Time Period3 Months [change]
DirectionMoves Together 
StrengthVery Strong
Accuracy100.0%
ValuesDaily Returns

Shenyang Chemical Industry  vs.  Nancal Energy Saving Tech

 Performance 
       Timeline  
Shenyang Chemical 

Risk-Adjusted Performance

15 of 100

 
Weak
 
Strong
Good
Compared to the overall equity markets, risk-adjusted returns on investments in Shenyang Chemical Industry are ranked lower than 15 (%) of all global equities and portfolios over the last 90 days. Despite somewhat weak basic indicators, Shenyang Chemical sustained solid returns over the last few months and may actually be approaching a breakup point.
Nancal Energy Saving 

Risk-Adjusted Performance

21 of 100

 
Weak
 
Strong
Solid
Compared to the overall equity markets, risk-adjusted returns on investments in Nancal Energy Saving Tech are ranked lower than 21 (%) of all global equities and portfolios over the last 90 days. Despite somewhat weak basic indicators, Nancal Energy sustained solid returns over the last few months and may actually be approaching a breakup point.

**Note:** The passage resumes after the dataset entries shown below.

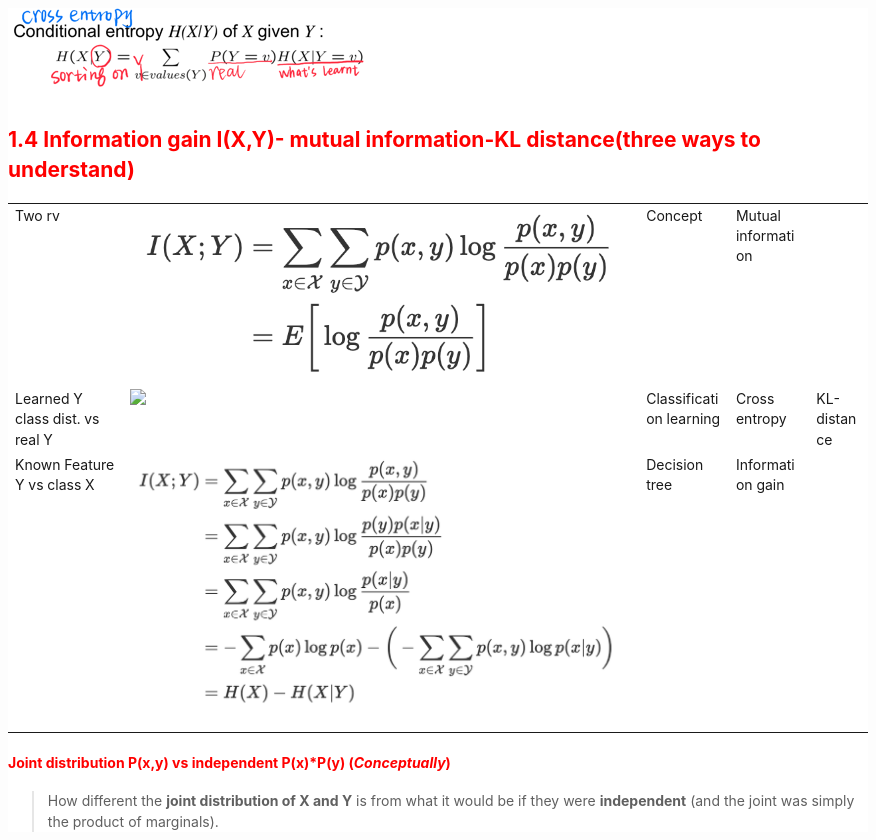 ![](.ML_images/ea24b30f.png)
## <font color='red'>**1.4 Information gain I(X,Y)- mutual information-KL distance(three ways to understand)**</font>

|   |   |   |   |   |
|---|---|---|---|---|
| Two rv  | ![picture 5](../../images/5d9bdb0b603c84e7e4a23d780ac9a84943572f1fc13e5595be24e0bf18006d23.png)  | Concept  | Mutual information  |   |
| Learned Y class dist. vs real Y  |![](https://miro.medium.com/max/700/1*o-pPUakkB3-axXEviqsreg.jpeg)   | Classification learning  | Cross entropy  |KL-distance   |
|Known Feature Y vs class X  | ![picture 6](../../images/6dec0f6bc2b928592139cbc8322e8dd750165502e8487c2213c99552228a0529.png)   |Decision tree   | Information gain  |   |
#### <font color='red'>Joint distribution P(x,y) vs independent P(x)*P(y) (_Conceptually_)</font>
>How different the **joint distribution of X and Y** is from what it would be if they were **independent** (and the joint was simply the product of marginals).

Shenyang Chemical and Nancal Energy Volatility Contrast

   Predicted Return Density   
       Returns  

Pair Trading with Shenyang Chemical and Nancal Energy

The main advantage of trading using opposite Shenyang Chemical and Nancal Energy positions is that it hedges away some unsystematic risk. Because of two separate transactions, even if Shenyang Chemical position performs unexpectedly, Nancal Energy can make up some of the losses. Pair trading also minimizes risk from directional movements in the market. For example, if an entire industry or sector drops because of unexpected headlines, the short position in Nancal Energy will offset losses from the drop in Nancal Energy's long position.
The idea behind Shenyang Chemical Industry and Nancal Energy Saving Tech pairs trading is to make the combined position market-neutral, meaning the overall market's direction will not affect its win or loss (or potential downside or upside). This can be achieved by designing a pairs trade with two highly correlated stocks or equities that operate in a similar space or sector, making it possible to obtain profits through simple and relatively low-risk investment.
Check out your portfolio center.
Note that this page's information should be used as a complementary analysis to find the right mix of equity instruments to add to your existing portfolios or create a brand new portfolio. You can also try the Volatility Analysis module to get historical volatility and risk analysis based on latest market data.